Our study had several limitations. We were unable to measure patient satisfaction with care. Since aminoglycosides require routine monitoring, patients had to return to the laboratory or receive a phlebotomist visit for a blood draw. Institutional costs and patient burden associated with blood draws were not measured. In evaluating the local medical center antibiogram data from 2014 to 2020, susceptibility to trimethoprim-sulfamethoxazole was 74% for urinary isolates of E. coli and data was not available for susceptibility to Amoxicillin-clavulanate for urinary isolates. Susceptibility of E.coli from blood and other sources to Ampicillin/sulbactam ranged from 51 to 56%. Escherichia coli susceptibility, including that of ESBL-producing isolates, remained relatively consistent and no increase in aminoglycoside-resistant Pseudomonas aeruginosa was seen.

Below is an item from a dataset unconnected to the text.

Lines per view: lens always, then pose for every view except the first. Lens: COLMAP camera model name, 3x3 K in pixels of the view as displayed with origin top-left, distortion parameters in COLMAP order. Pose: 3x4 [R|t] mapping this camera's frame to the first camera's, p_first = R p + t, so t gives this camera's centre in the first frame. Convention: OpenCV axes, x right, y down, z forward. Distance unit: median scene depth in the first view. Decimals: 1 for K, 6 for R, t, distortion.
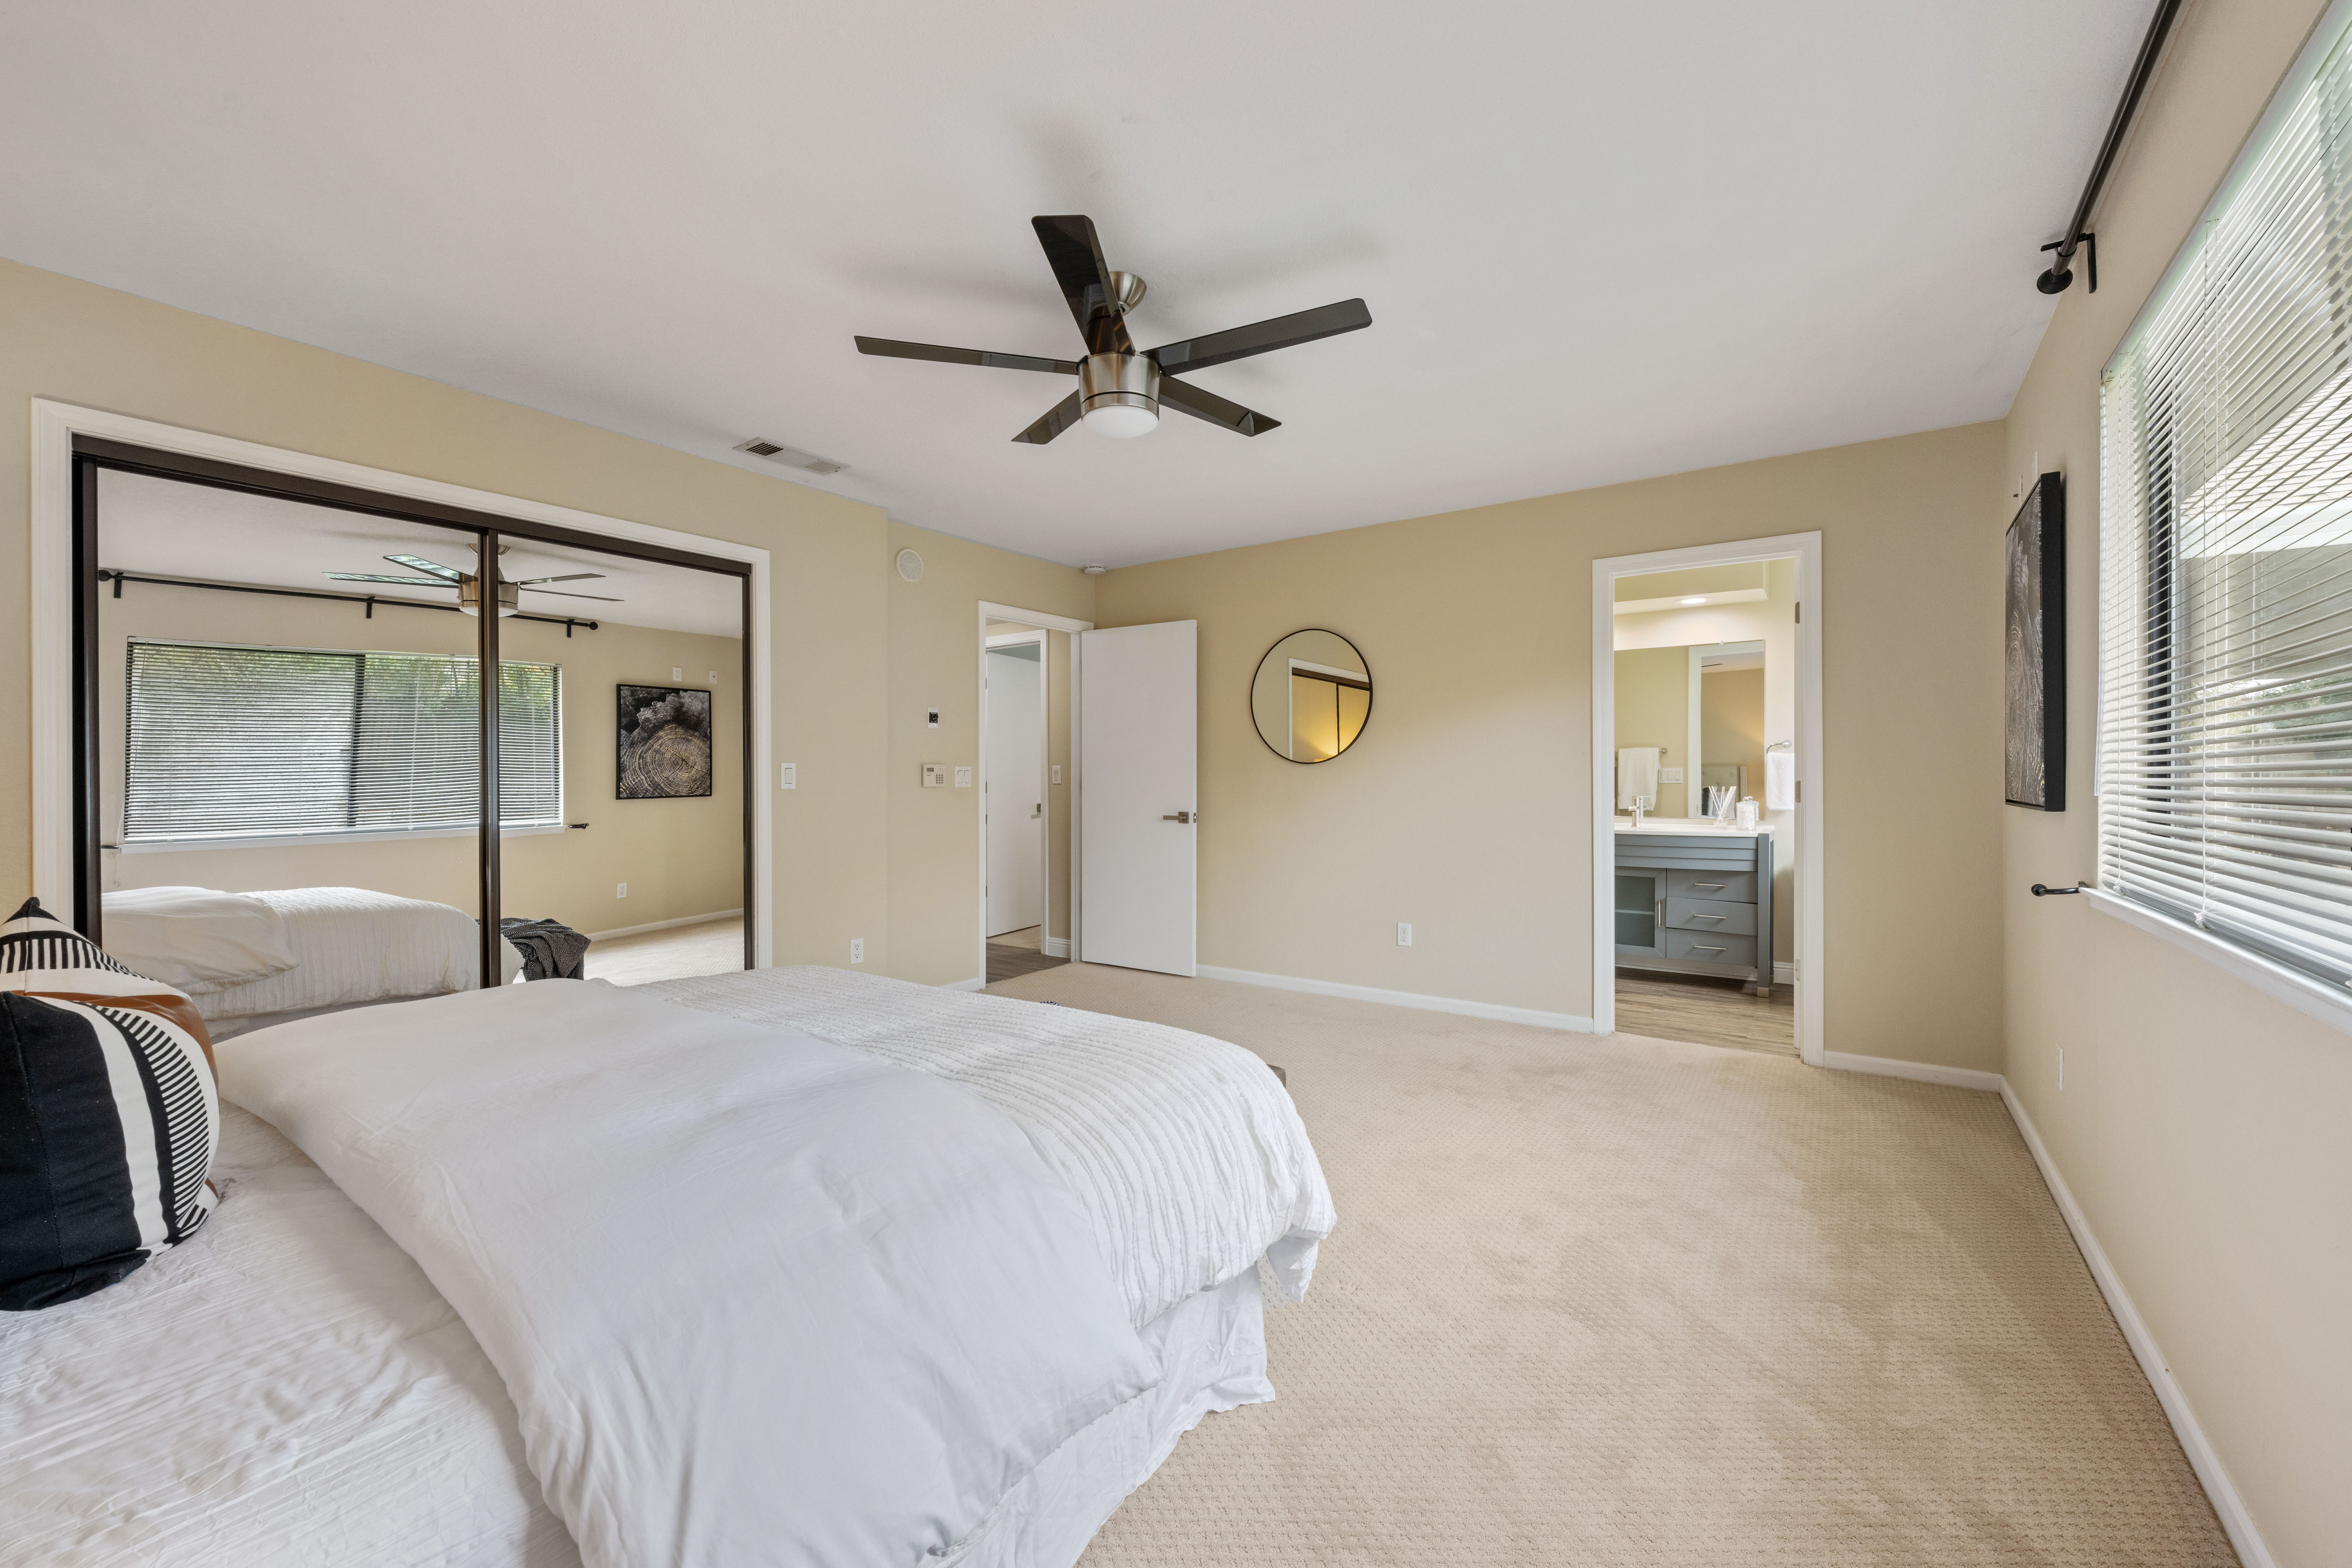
lens RADIAL K [[930.6, 0, 1183.6], [0, 930.6, 782.8], [0, 0, 1]] dist [-0.000879, 0.000419]
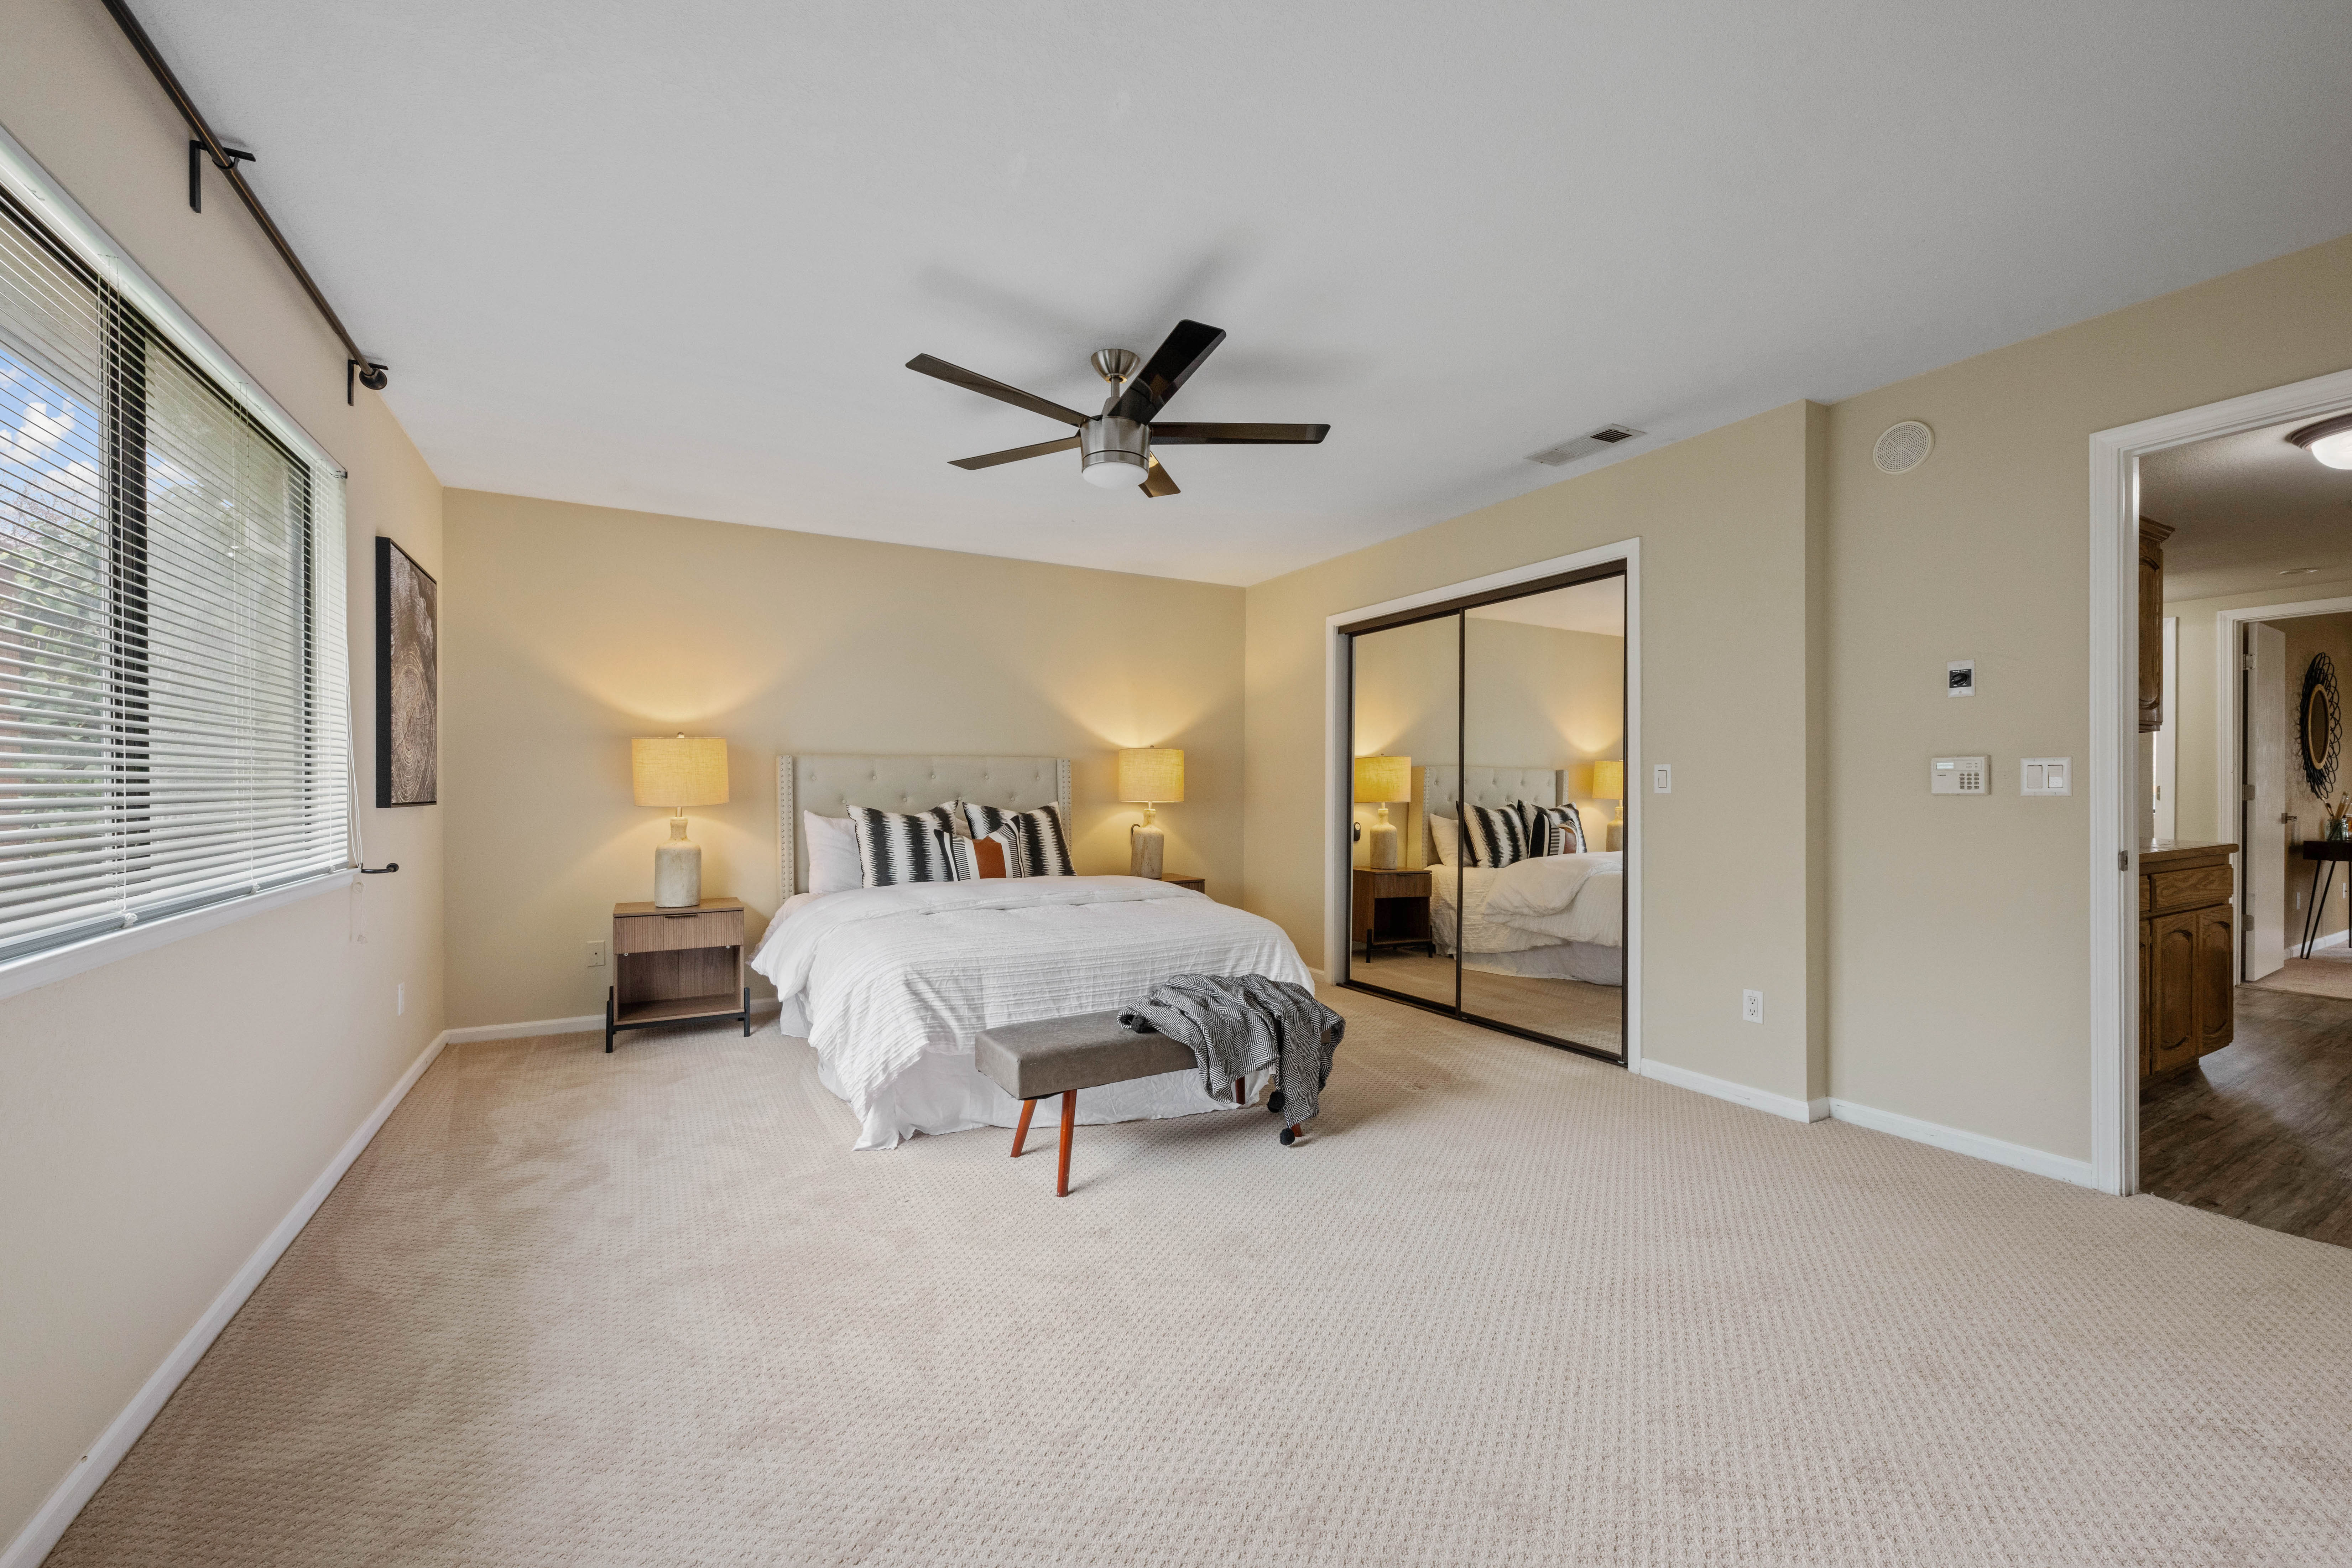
lens RADIAL K [[930.6, 0, 1186.3], [0, 930.6, 787.3], [0, 0, 1]] dist [-0.000879, 0.000419]
pose [[-0.407840, 0.005976, -0.913034, 0.576144], [0.002045, 0.999982, 0.005632, -0.005421], [0.913051, 0.000430, -0.407844, 0.946783]]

Additionally, we were unable to assess rates of Clostridium difficile due to the unavailability of local data. These data were only available at the KPSC regional antibiogram level. Thus, the full consequence of antimicrobial pressure on clinical cultures of these resistant organisms could not be determined. Lastly, we did not perform medication cost analyses. It is estimated that aminoglycosides were far less expensive than ertapenem.

Conclusions

Once-daily aminoglycosides with 5-day duration of therapy conversion from ertapenem combined in a collaborative inter-disciplinary multi-faceted ASI to include reduction of duration of therapy and active interventions appears to be a safe and effective route for treatment of uncomplicated ESBL UTI. This benchmark ASI proactively recognized the need for outpatient antimicrobial stewardship by developing a framework to address the Joint Commission’s expanded requirement for outpatient facilities to have antimicrobial stewardship programs to maintain accreditation effective January 2020 [31]. Future studies should evaluate the ASI in a prospective manner.